En aquella torre, el náufrago ha leído durante cuarenta años y lo que nos cuenta lleva la huella de sus lecturas, un buen detective encontraría en esas huellas toda la historia universal de la literatura. Homero y Defoe van en los meros títulos; además de Julio Verne, quizás Kundera; no faltan Camus, cuando la sola aparición de un mapa trabaja un destino; Carpentier y, tal vez, en ‘Figuras’, Martín Garzo. En algunas ocasiones la voz se imposta y maravilla un espectáculo de imitación de voces; Cunqueiro fabula con ‘Merlín e familia’, mientras Borges incorpora su ‘Biblioteca de Babel’ en la genética de los Tarpanes. Por ahí merodean Miguel Torga, tal vez García Márquez, Baroja y Conrad y quien haya sido el escritor de ‘El barón de Munchausen’; hay ocasiones en las que lo que se parodia es un género literario, es el caso de ‘Circunstancias de los vasos comunicantes’ (P. 107), donde el sarcasmo apunta a la miseria expresiva e incluso moral de algunas producciones científicas.

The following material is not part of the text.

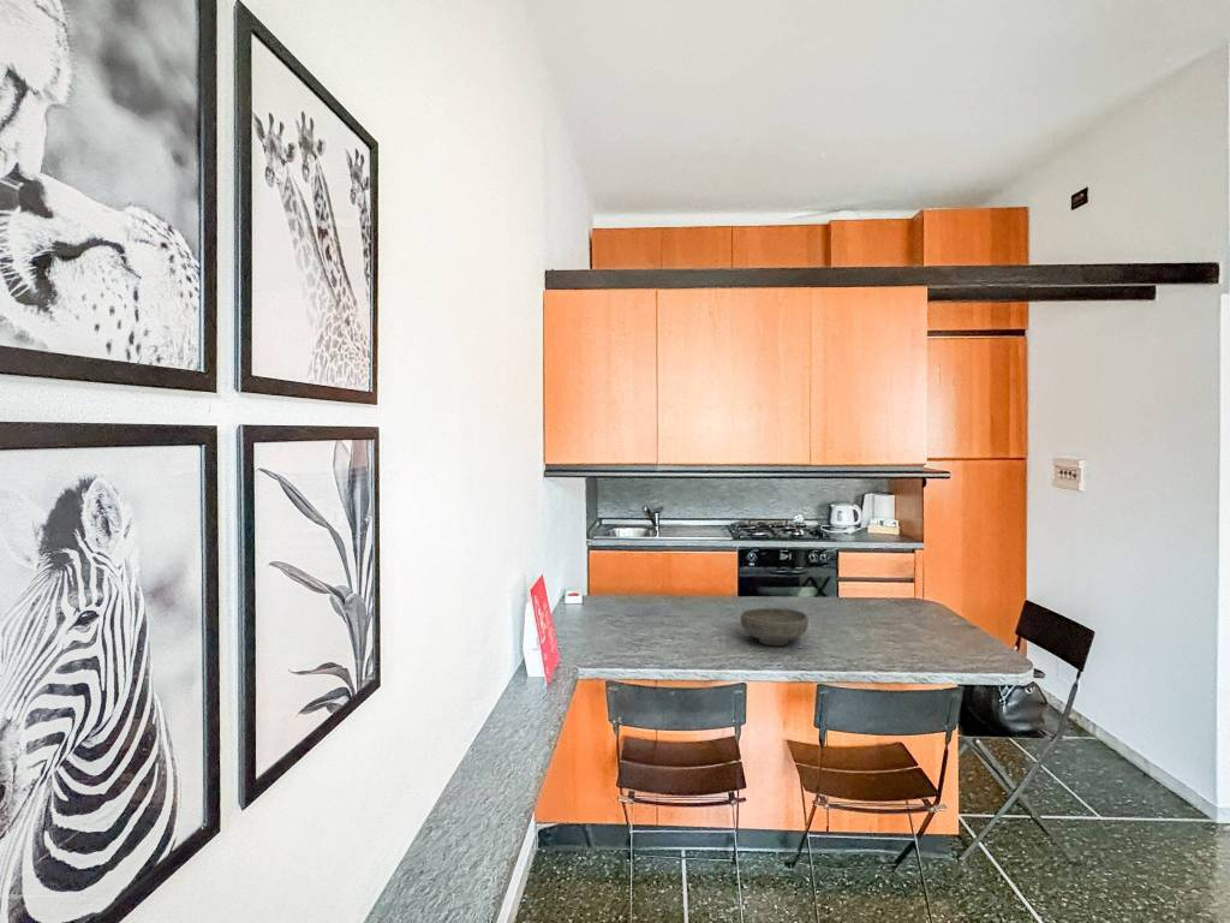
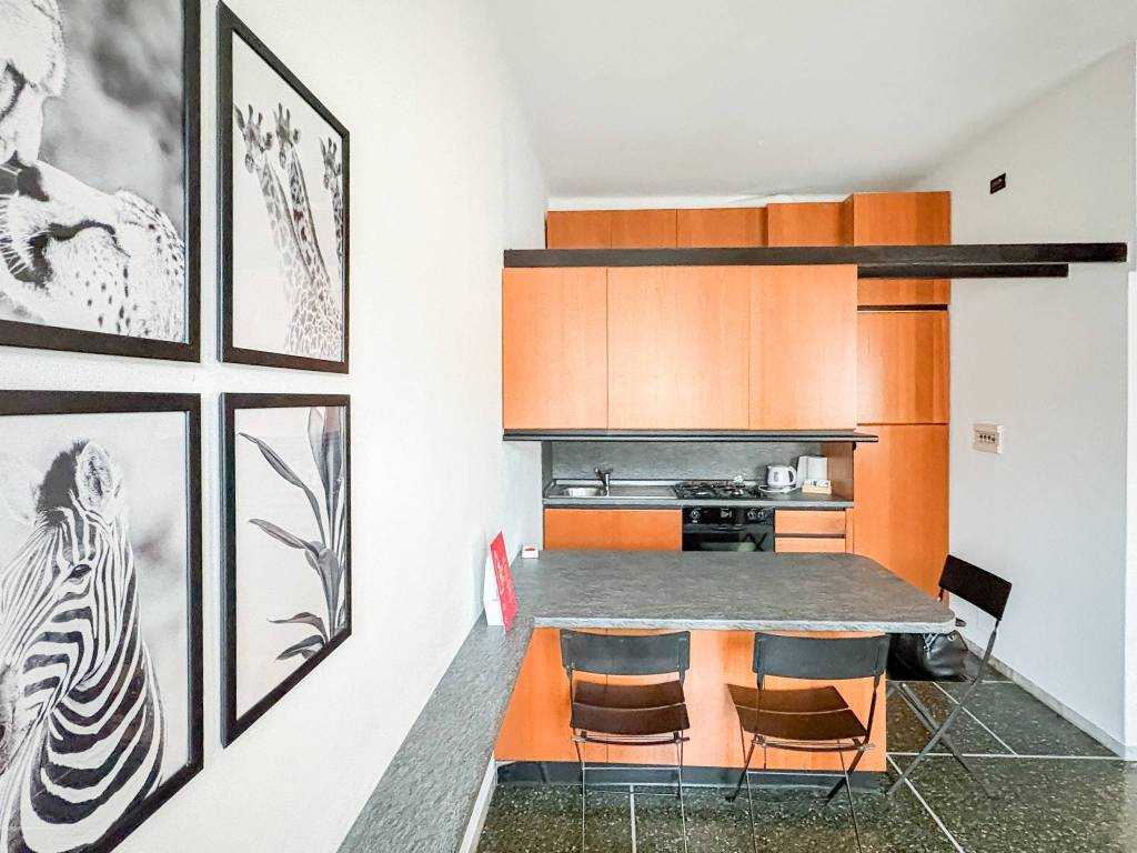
- bowl [740,607,810,647]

Y por último una declaración de intenciones con la que finaliza el libro; “Así había sentido yo la vida en los mejores libros, como una afirmación de la fábula que alcanza a la propia realidad”…. Y como ya se hiciera en la servilleta del ‘Belén de los galeotes’ o en aquella visión marítima del niño que limpia de vaho el cristal de la escuela, asistimos a “la pureza de la nieve que, al calor de una voz casi tan blanca, empezaba a derramarse sobre el mar”. He ahí la visión de lo real.